On Puno as a presidential bet

That is a poison chalice. They are offering a cup of life-giving water to a person who needs it, but, unknown to him and you both, it is toxic.

We already saw that when former Justice Marcelo Fernan aired his plans to run for president he met immediately a very stiff wall of resistance from the political parties and other political leaders. Because he was so disappointed, eventually he made up his mind and ran for senator and he won. He even became senate president.

I know from somebody intimate with the Chief Justice that, as a scholar of the law like me, he has an attitude problem. I have an attitude problem so I put myself in his shoes. I think he has an attitude problem because an academician will take two lifetimes to adjust to a politician's life. I think--if I may be so bold to put words in his mouth--he absolutely detests the political lifestyle.
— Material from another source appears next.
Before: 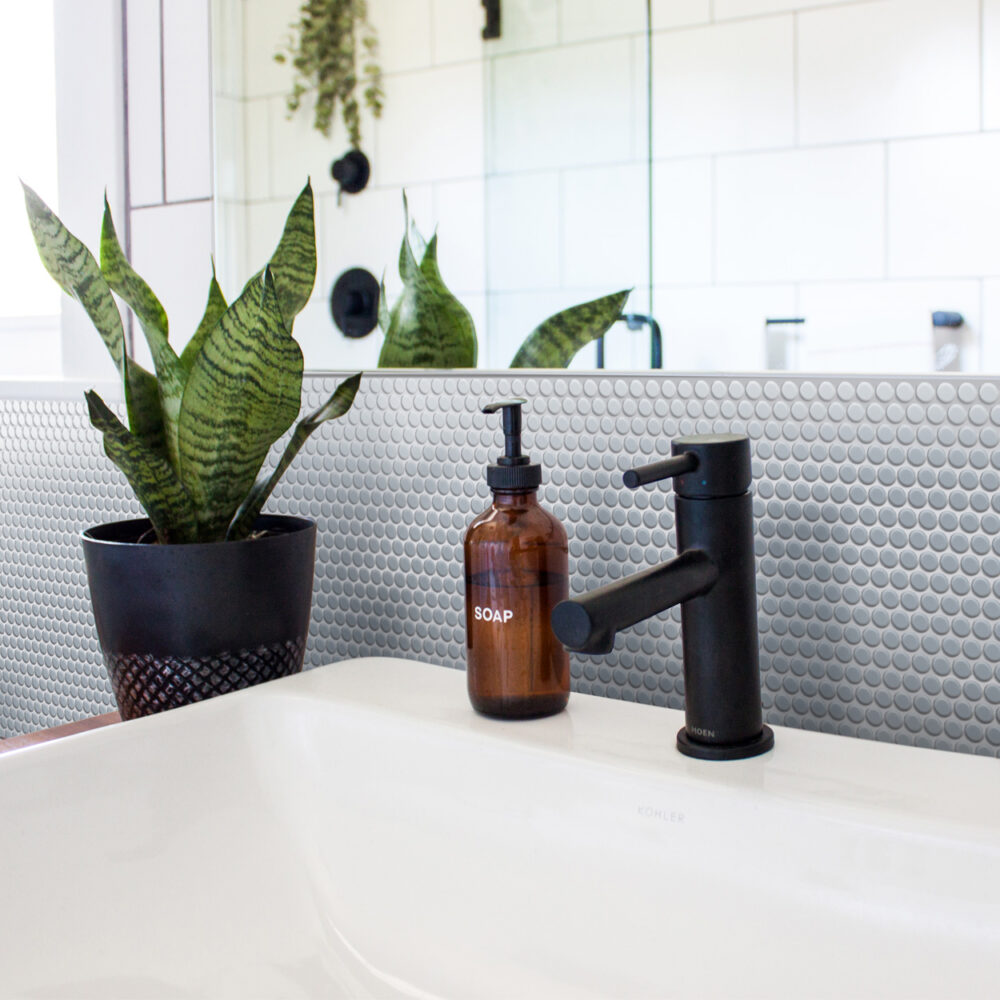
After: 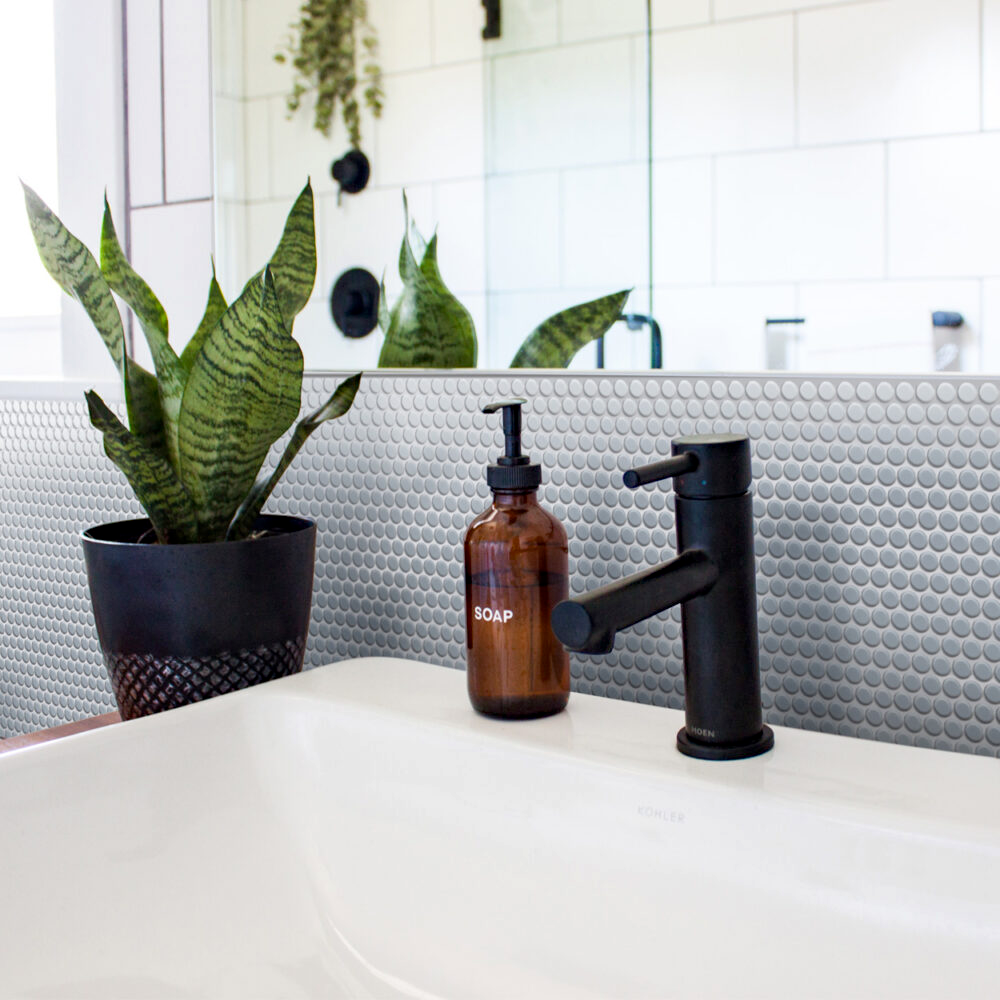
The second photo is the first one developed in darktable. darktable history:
haze removal: strength 0.278, distance 0.249, compatibility mode true, adaptive false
There are three things you have to comply with: one, money; two, money; and three, money. I happen to believe that Chief Justices are honest public servants even from the beginning, so where is he going to get at least three billion pesos? You can't raise three billion; it's only money that makes money. If you don't start with anything at all, you can't hope to raise that much. He will have no money. He has no party. That party that offered its facilities to him is a nonexistent party and exists only in the media if you consider it in conventional terms.

And it creates a problem with jurisprudence because you have a question of the chief of one branch of government crossing over to another branch of government in the light of the fact that the executive is considered a political branch and the judiciary is a nonpolitical branch. What will then happen to the nonpolitical nature of the judiciary if its justices took it into their heads to prepare the way for a possible presidential campaign? So there is just too much complication, foremost of them is that the Chief Justice will never allow himself to be carried away by these intimations of temporary popularity.

The reason why the Supreme Court is low in public approval is that the Chief Justice is a very self-effacing man. He does not like to talk about himself, much less about his ambitions. So there is no hope. That is hopeless. That is a hopeless cause.

I think this is one of the most corrupt governments in the world. I think more of us will agree to that. Not only government--this is a very corrupt society. And the Chief Justice is correct in denouncing it. However, to create a denunciation into a springboard for a political career is highly dangerous. It might even be terminal.

I am not discouraging him. In fact if he will run I will vote for him. But it has no relation to reality. These are just people spinning their wheels. And he is too smart not to know what is being done to him.

Who is urging him to run?

People who might be his friends now, but they would not be real friends. No true friend will ever induce any person to enter Philippine politics in its present complexion. For the chief justice to enter politics is tantamount to expressing a death wish.